You can use this model in the Detect Objects Using Deep Learning tool available in the Image Analyst toolbox in ArcGIS Pro. Follow the steps below to use the model for parsing text in images.

Supported imagery

This model can be used with high-resolution, three-band street-level imagery or oriented imagery with medium-to-large size text, mosaic images, or image services.

Detect and recognize text

Complete the following steps to read text from images:

  1. Download the Scene Text Parsing model and add an image or street-level imagery with text in ArcGIS Pro.
    Three-band image in ArcGIS Pro
  2. Zoom to an area of interest.
    Zoomed in to an area of interest
  3. Browse to Tools on the Analysis tab.
    Tools on the Analysis tab
  4. Click the Toolboxes tab in the Geoprocessing pane, select Image Analyst Tools, and browse to the Detect Objects Using Deep Learning tool under Deep Learning.
    Detect Object Using Deep Learning tool
  5. Set the variables on the Parameters tab as follows:
    1. Input Raster—Select the image.
    2. Output Detected Objects—Set the output detected object that will contain the text detection and recognition results.
    3. Model Definition—Select the pretrained model .dlpk file.
    4. Arguments (optional)—Change the values of the arguments if required.
      • threshold—The detections with a confidence score higher than this threshold are included in the result.
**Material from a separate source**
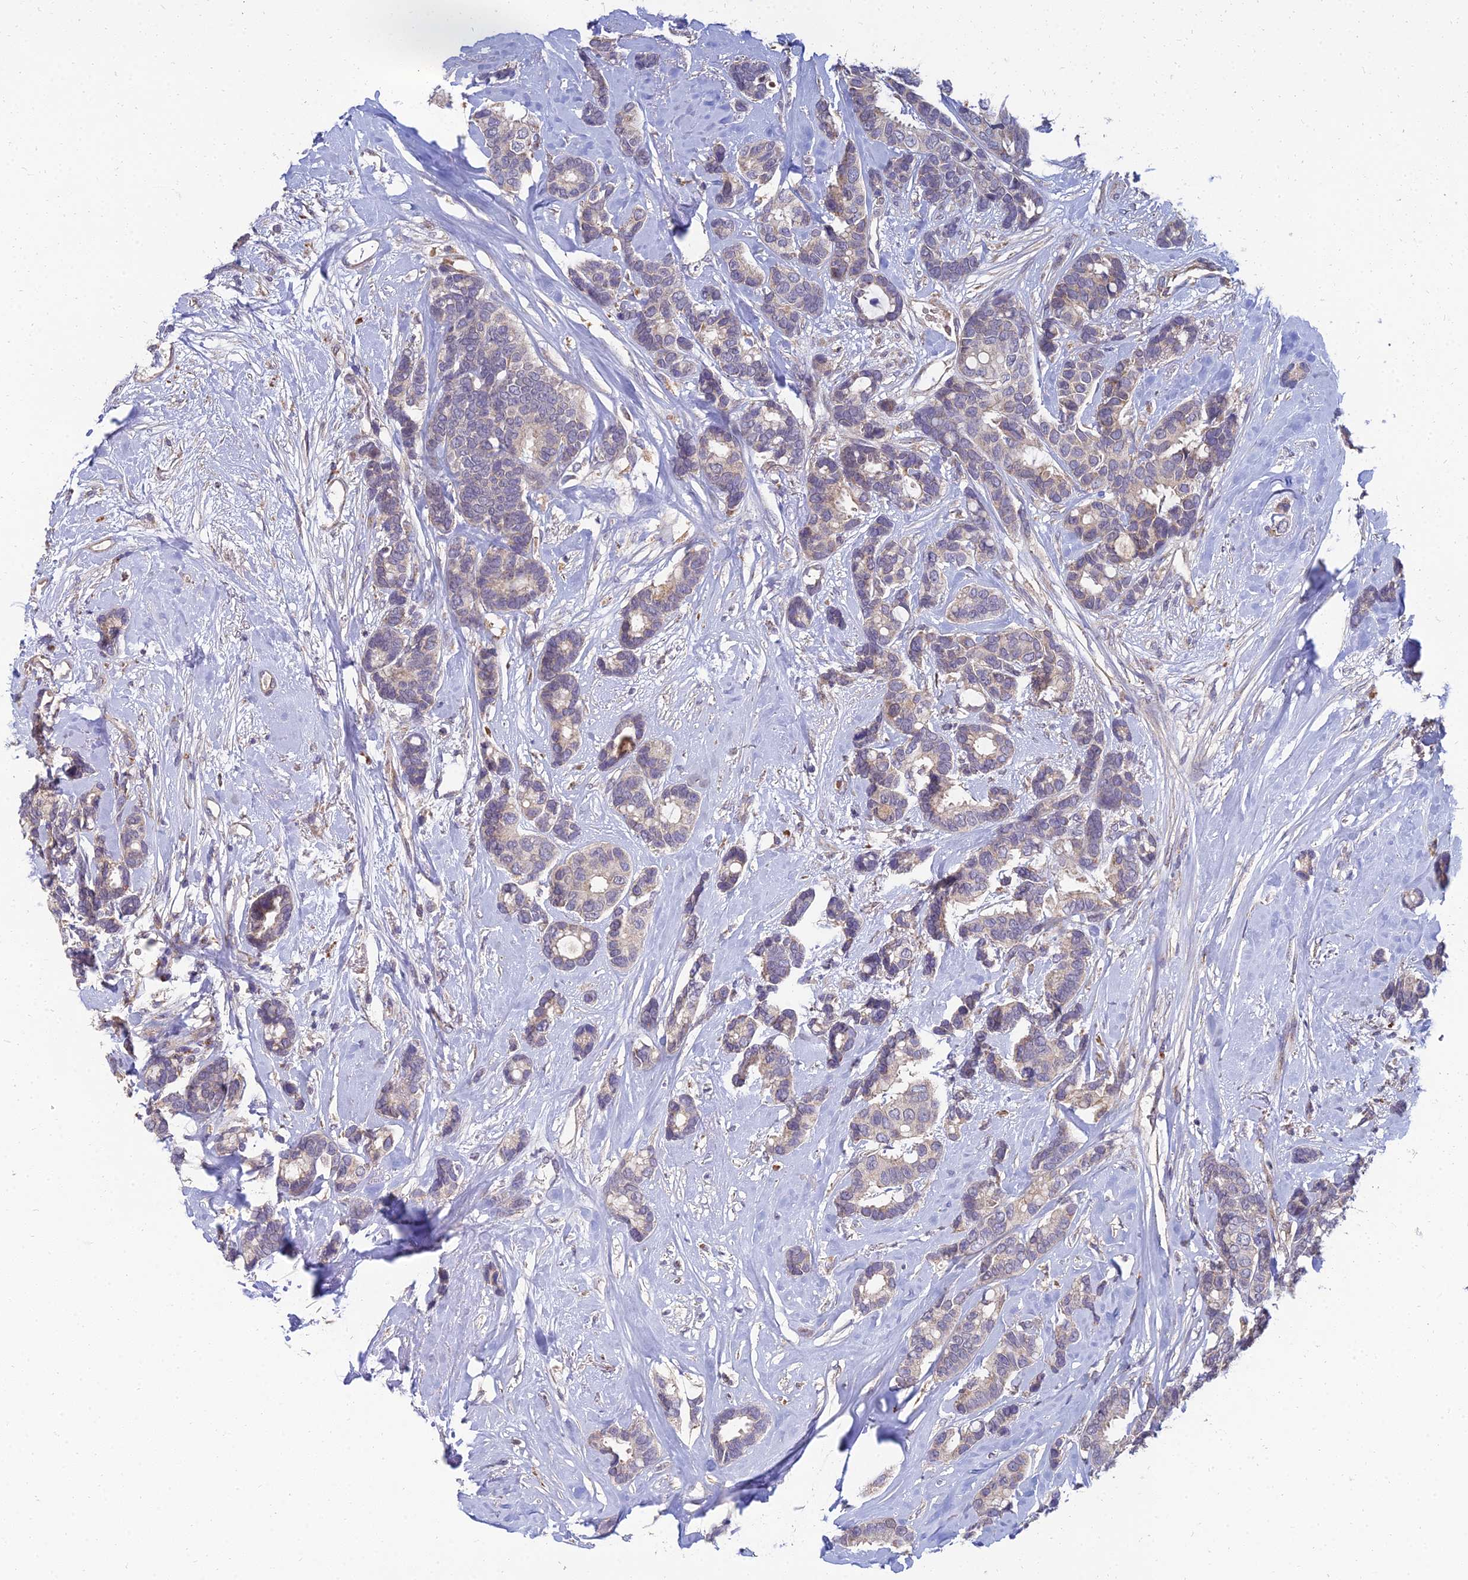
{"staining": {"intensity": "weak", "quantity": "<25%", "location": "cytoplasmic/membranous"}, "tissue": "breast cancer", "cell_type": "Tumor cells", "image_type": "cancer", "snomed": [{"axis": "morphology", "description": "Duct carcinoma"}, {"axis": "topography", "description": "Breast"}], "caption": "Tumor cells are negative for brown protein staining in breast cancer.", "gene": "NPY", "patient": {"sex": "female", "age": 87}}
The allowed values range from 0 to 1.0.
      • test_time_augmentation—Performs test time augmentation while predicting. If true, predictions of flipped and rotated variants of the input image will be merged into the final output.
    Detect Object Using Deep Learning tool Parameters tab
  6. Set the variables on the Environments tab as follows:
    1. Processing Extent—Select Default or any other option from the drop-down menu.
    2. Processor Type—Select CPU.

      This model would run only on a CPU.

    Detect Object Using Deep Learning tool Environments tab
  7. Click Run.

    The output layer is added to the map.

    Detected and recognized text as a result